_To-do item_:
From the line that includes "e_4.1.7_Linux_x86-64_install-deb_zh-TW." to the last line of the data, quote each line precisely; both boundary lines belong in the answer.

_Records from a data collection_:

* * * * *

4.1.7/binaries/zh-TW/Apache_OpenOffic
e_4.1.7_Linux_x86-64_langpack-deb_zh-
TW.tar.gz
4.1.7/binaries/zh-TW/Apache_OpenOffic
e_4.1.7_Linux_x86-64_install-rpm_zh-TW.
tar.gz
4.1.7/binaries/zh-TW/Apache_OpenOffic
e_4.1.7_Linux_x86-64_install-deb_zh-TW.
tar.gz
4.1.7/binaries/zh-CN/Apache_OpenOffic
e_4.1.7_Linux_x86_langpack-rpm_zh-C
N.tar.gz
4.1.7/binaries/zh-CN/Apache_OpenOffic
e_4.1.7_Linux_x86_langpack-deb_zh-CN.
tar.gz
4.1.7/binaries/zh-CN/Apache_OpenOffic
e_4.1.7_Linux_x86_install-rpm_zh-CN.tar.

* * * * *

_Output for this exercise_:
e_4.1.7_Linux_x86-64_install-deb_zh-TW.
tar.gz
4.1.7/binaries/zh-CN/Apache_OpenOffic
e_4.1.7_Linux_x86_langpack-rpm_zh-C
N.tar.gz
4.1.7/binaries/zh-CN/Apache_OpenOffic
e_4.1.7_Linux_x86_langpack-deb_zh-CN.
tar.gz
4.1.7/binaries/zh-CN/Apache_OpenOffic
e_4.1.7_Linux_x86_install-rpm_zh-CN.tar.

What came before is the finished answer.